The Army Deferred Enlistment Program, or DEP is a program established to help deal with the volume of enlistments and limited availability of open “slots” for Basic Training. More simply put, when a Soldier walks into a recruiters office trying to enlist, you can’t simply sign and ship out that same day. The Basic Training units are structured such that they have their “slots” reserved months out. That means, that when you sign, you have to wait a while before you ship off to boot camp.
So, what happens typically is that when you “enlist” you are actually enlisting into the DEP. The DEP is essentially the inactive reserves. When you “enlist” at MEPS, you are realistically enlisting in the DEP and your signature is your agreement to report for Active Duty once that slot is scheduled. In essence, the DEP is a legal, binding contract (i.e. an enlistment) that secures you in the Army in an IRR status for up to a year.

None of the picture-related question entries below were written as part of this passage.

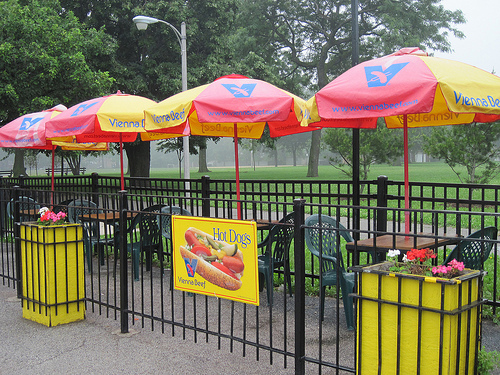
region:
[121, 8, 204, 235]
Lamp post standing next to fence.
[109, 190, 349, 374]
Wrought iron fence next to tables and chairs.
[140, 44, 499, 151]
Open red and yellow umbrellas.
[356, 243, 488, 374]
Yellow container holding flowers.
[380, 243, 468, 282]
Flowers inside yellow container.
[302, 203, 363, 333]
Chair pushed up to table.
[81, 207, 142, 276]
Table between two fences.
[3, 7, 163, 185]
Trees growing on open lawn.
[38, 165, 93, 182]
Bench sitting on lawn in background.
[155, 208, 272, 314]
Advertising sign hanging on fence.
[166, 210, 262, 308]
Hot dog advertisement on fence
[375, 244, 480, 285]
flowers in a planter beside fence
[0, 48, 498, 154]
multicolored umbrellas over tables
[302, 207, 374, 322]
green plastic chair at table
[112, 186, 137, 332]
black metal fence post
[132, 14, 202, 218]
tall street light beside seating area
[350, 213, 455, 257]
brown wooden table top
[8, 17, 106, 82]
green foliage on trees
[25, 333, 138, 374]
cracks in paved area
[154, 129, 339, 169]
fog in the background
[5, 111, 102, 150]
OPEN RED AND YELLOW UMBRELLA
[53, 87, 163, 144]
OPEN RED AND YELLOW UMBRELLA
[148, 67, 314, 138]
OPEN RED AND YELLOW UMBRELLA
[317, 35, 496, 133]
OPEN RED AND YELLOW UMBRELLA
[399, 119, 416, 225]
RED POLE ON UMBRELLA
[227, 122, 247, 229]
RED POLE ON UMBRELLA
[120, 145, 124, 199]
RED POLE ON UMBRELLA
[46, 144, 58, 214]
RED POLE ON UMBRELLA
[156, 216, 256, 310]
YELLOW SIGN ON GATE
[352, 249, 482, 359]
YELLOW FLOWER POT ON RIGHT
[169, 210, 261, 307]
hot dog advertisement sign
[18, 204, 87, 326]
yellow container of flowers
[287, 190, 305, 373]
black metal fence post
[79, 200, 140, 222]
wooden table top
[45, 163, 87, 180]
wooden slat bench in park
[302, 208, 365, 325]
green plastic chair at table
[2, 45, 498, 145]
multicolored umbrellas over tables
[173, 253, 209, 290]
Vienna Beef logo on sign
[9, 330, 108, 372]
cracks in asphalt beside fence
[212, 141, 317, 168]
fog in the background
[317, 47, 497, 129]
the umbrella is red and yellow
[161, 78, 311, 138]
the umbrella is red and yellow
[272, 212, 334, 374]
the rails are black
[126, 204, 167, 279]
the chair is blue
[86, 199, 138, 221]
the table is brown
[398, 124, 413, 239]
the pole is red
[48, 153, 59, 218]
the pole is red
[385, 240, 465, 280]
flowers are in the container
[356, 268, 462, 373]
the container is yellow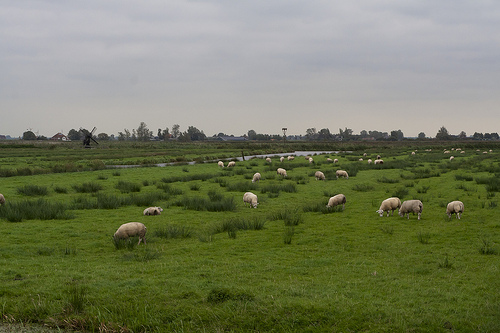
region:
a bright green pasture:
[3, 145, 496, 327]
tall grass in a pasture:
[177, 192, 233, 212]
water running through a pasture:
[101, 144, 358, 173]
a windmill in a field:
[79, 126, 99, 147]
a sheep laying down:
[142, 205, 167, 216]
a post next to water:
[237, 146, 250, 165]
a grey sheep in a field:
[395, 198, 422, 215]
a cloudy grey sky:
[6, 5, 488, 135]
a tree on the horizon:
[436, 126, 448, 138]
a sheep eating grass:
[241, 190, 265, 215]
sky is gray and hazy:
[0, 2, 498, 139]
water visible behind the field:
[108, 147, 340, 165]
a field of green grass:
[1, 145, 498, 331]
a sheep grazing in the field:
[113, 220, 148, 247]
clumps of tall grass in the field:
[211, 216, 266, 236]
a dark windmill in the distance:
[79, 127, 99, 149]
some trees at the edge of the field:
[436, 125, 451, 140]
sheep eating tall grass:
[324, 192, 346, 209]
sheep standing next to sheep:
[376, 195, 401, 218]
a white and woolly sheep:
[240, 191, 260, 210]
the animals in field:
[321, 176, 473, 301]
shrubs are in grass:
[156, 210, 311, 260]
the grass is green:
[225, 240, 462, 319]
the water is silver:
[282, 147, 322, 154]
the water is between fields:
[256, 144, 343, 173]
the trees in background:
[32, 124, 285, 144]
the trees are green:
[66, 122, 219, 139]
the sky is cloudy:
[29, 22, 444, 110]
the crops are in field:
[31, 142, 163, 172]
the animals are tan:
[317, 176, 472, 241]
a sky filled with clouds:
[2, 1, 496, 111]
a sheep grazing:
[102, 214, 160, 249]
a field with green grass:
[280, 252, 464, 330]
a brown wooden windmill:
[74, 121, 106, 153]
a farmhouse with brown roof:
[48, 130, 76, 147]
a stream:
[290, 145, 360, 157]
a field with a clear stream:
[6, 138, 390, 170]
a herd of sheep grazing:
[116, 148, 492, 285]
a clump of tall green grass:
[181, 187, 236, 214]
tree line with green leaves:
[299, 128, 409, 140]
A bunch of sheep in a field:
[83, 134, 491, 279]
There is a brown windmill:
[78, 128, 115, 156]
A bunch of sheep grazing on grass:
[96, 129, 476, 290]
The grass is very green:
[2, 143, 498, 328]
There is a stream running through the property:
[59, 141, 371, 168]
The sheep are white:
[84, 150, 494, 280]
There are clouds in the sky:
[13, 7, 498, 123]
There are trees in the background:
[18, 120, 485, 157]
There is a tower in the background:
[280, 124, 295, 146]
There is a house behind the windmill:
[45, 124, 74, 150]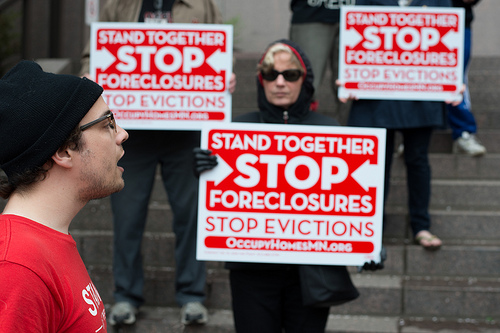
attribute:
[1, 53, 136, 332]
man — standing, speaking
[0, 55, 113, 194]
cap — black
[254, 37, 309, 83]
hair — blonde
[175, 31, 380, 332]
woman — standing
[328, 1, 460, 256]
woman — standing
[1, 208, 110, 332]
shirt — red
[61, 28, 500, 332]
stairs — occupied, gray, concrete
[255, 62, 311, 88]
sunglasses — dark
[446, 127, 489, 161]
shoe — white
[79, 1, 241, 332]
man — standing, protesting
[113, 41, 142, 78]
letter — white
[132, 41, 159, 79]
letter — white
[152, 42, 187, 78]
letter — white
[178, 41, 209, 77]
letter — white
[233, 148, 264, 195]
letter — white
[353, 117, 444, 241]
pants — dark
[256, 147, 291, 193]
letter — white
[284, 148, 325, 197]
letter — white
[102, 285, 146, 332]
shoe — gray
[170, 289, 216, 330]
shoe — gray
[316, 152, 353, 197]
letter — white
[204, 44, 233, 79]
arrow — white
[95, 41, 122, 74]
arrow — white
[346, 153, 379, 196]
arrow — white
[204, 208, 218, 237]
letter — red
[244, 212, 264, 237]
letter — red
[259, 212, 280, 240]
letter — red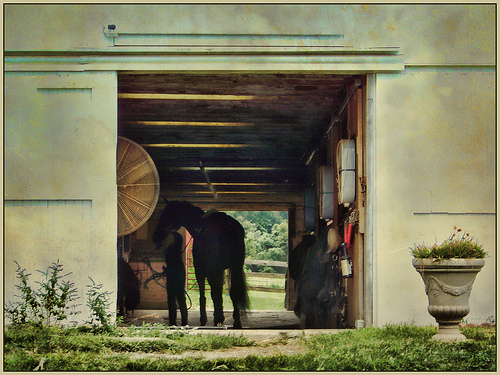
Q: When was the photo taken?
A: Daytime.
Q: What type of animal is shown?
A: Horse.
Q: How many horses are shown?
A: One.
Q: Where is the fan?
A: On the door.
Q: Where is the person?
A: Beside the horse.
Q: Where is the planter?
A: Beside the door.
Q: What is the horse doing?
A: Standing.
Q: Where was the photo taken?
A: At a barn.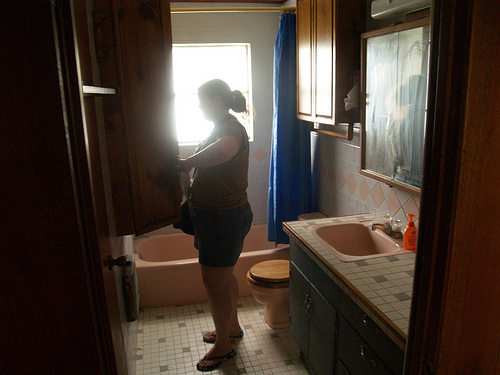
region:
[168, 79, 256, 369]
Woman using the towl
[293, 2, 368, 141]
Wooden cabinet in the bathroom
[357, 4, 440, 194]
Wooden picture frame with a picture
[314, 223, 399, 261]
Sink in the bathroom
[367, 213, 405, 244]
Faucet on top of the sink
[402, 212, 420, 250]
Small container of hand soap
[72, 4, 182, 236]
Towel that the woman is wiping her hands on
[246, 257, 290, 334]
Toilet on the ground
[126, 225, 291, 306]
Bathtub in the bathroom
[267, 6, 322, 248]
Blue shower curtains in the bathroom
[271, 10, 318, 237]
The curtain is blue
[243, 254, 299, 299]
The toilet seat cover is brown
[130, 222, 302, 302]
The bath tub is pink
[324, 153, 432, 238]
Pink diamond tile on the wall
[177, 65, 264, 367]
The woman is standing in the bathroom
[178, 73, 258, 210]
Woman wearing a brown shirt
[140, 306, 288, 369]
The flooring is grey and white tile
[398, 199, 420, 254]
Orange bottle on the counter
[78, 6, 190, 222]
The cabinet is open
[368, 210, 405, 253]
The faucet is silver with clear handles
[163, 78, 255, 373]
a woman standing in a bathroom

The verbiage of the Enlistment Contract essential says that, “If you decide not to show up for your Basic Training ship date, the Army can order you to Active Duty and if you refuse, you could possibly face a military court-martial.” Now, please do your own due diligence here, as I am simply paraphrasing Paragraph 8a of a typical Enlistment Contract.
Please also understand that the National Guard and Reserves do not have a Delayed Enlistment Program. The second you raise your right hand and sign on the dotted line, you are in the NG or AR. The difference between the National Guard/AR and Active Duty is that the recruiter is assigning you to a “manpower” slot in a specific unit for which they know they need to fill a vacancy. If you decide to fold on your enlistment, then the receiving unit Commander become responsible for dealing with discharge packet.
I hope that helps to explain the DEP Process to all our viewers out there. For more information to the NG/AR Specifics of dealing with a discharge see AR 630-10. Chapter 5 should help clear up what you can do, as a Commander, to deal with a Soldier who refuses to ship. Unfortunately for us, Active Duty’s process is too easy.